## Task item
Beginning with the line that holds "Draw the connected" and finishing with the line that holds "One object in", repeat the listing exactly, leaving every picture out.

Segment Start: Supplied data

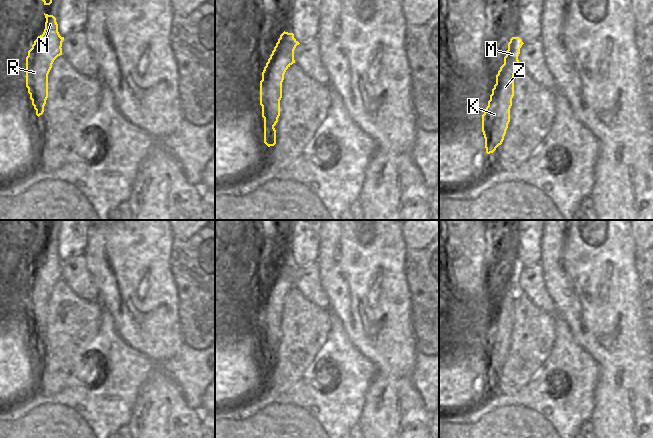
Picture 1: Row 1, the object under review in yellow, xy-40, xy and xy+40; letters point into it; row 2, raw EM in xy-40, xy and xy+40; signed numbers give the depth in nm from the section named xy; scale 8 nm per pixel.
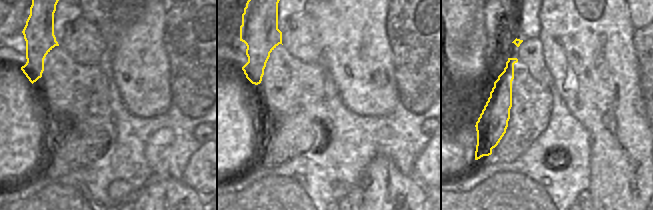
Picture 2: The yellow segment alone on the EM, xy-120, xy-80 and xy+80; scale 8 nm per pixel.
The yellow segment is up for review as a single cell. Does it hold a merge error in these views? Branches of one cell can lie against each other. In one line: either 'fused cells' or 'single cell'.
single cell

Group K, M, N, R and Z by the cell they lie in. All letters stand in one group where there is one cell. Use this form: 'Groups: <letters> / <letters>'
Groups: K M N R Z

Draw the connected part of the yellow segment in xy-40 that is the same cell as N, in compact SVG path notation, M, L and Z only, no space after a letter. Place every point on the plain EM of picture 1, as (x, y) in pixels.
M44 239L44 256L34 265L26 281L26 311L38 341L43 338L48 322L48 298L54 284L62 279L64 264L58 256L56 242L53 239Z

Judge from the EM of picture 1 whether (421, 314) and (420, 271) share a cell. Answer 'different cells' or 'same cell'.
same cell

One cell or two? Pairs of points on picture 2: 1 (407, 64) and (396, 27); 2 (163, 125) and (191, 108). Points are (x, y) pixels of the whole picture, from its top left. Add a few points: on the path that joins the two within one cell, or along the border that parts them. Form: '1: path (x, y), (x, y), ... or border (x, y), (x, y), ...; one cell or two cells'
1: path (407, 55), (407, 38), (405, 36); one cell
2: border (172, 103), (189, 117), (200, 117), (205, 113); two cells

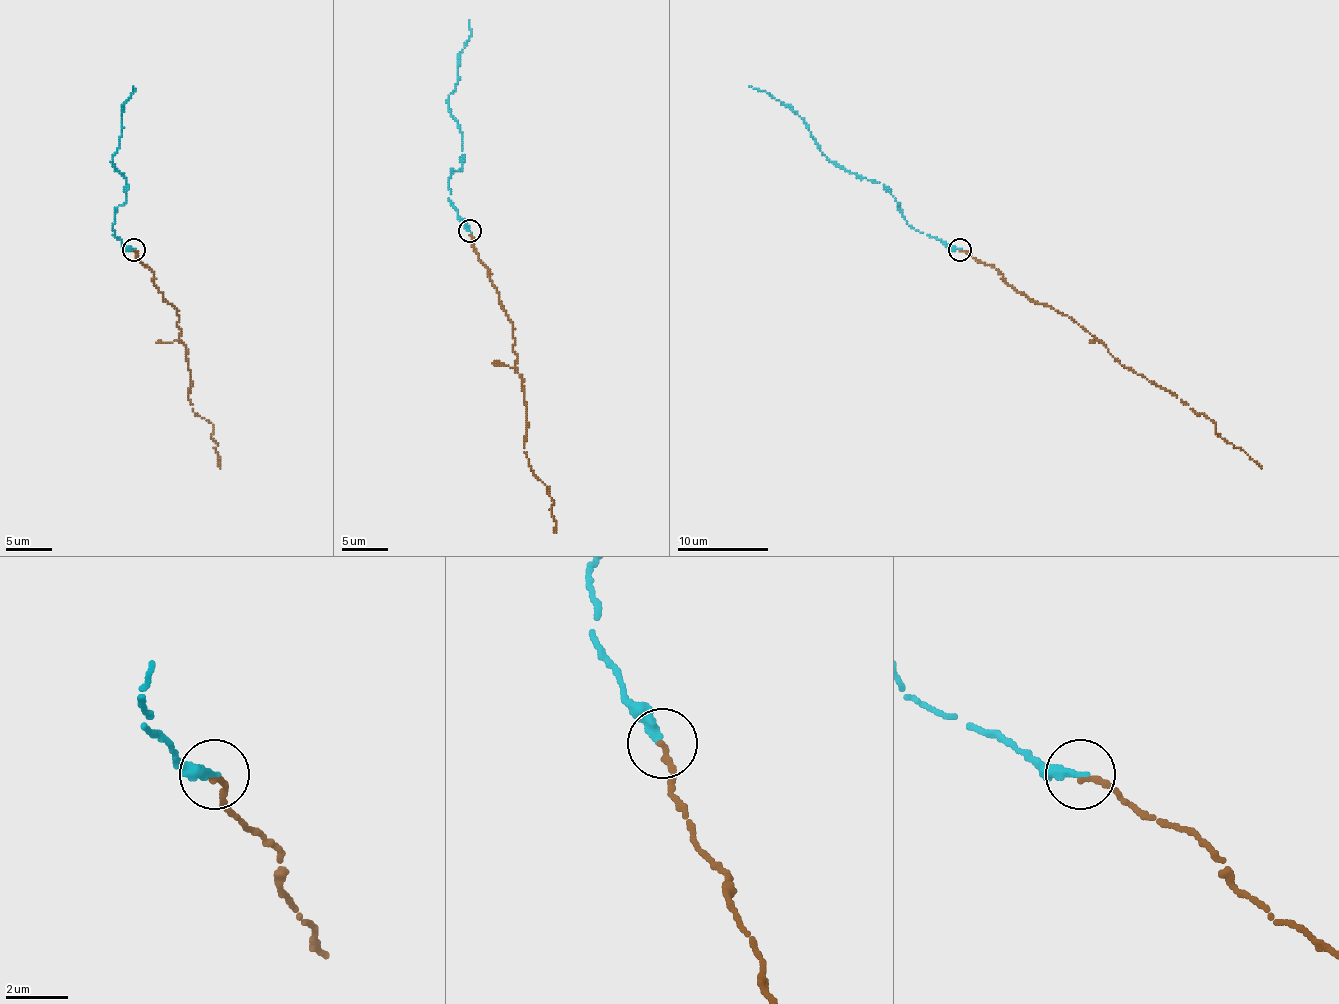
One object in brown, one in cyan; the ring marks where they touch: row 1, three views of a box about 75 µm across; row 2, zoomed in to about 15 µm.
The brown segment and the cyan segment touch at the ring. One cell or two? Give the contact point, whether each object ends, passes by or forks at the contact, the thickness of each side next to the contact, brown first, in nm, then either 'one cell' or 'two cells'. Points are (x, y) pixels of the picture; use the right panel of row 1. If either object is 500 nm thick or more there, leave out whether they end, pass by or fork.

Segment End: Supplied data

## Written reply
Draw the connected part of the yellow segment in xy-40 that is the same cell as N, in compact SVG path notation, M, L and Z only, no space after a letter. Place every point on the plain EM of picture 1, as (x, y) in pixels.
M44 239L44 256L34 265L26 281L26 311L38 341L43 338L48 322L48 298L54 284L62 279L64 264L58 256L56 242L53 239Z

Judge from the EM of picture 1 whether (421, 314) and (420, 271) share a cell. Answer 'different cells' or 'same cell'.
same cell

One cell or two? Pairs of points on picture 2: 1 (407, 64) and (396, 27); 2 (163, 125) and (191, 108). Points are (x, y) pixels of the whole picture, from its top left. Add a few points: on the path that joins the two within one cell, or along the border that parts them. Form: '1: path (x, y), (x, y), ... or border (x, y), (x, y), ...; one cell or two cells'
1: path (407, 55), (407, 38), (405, 36); one cell
2: border (172, 103), (189, 117), (200, 117), (205, 113); two cells

One object in brown, one in cyan; the ring marks where they touch: row 1, three views of a box about 75 µm across; row 2, zoomed in to about 15 µm.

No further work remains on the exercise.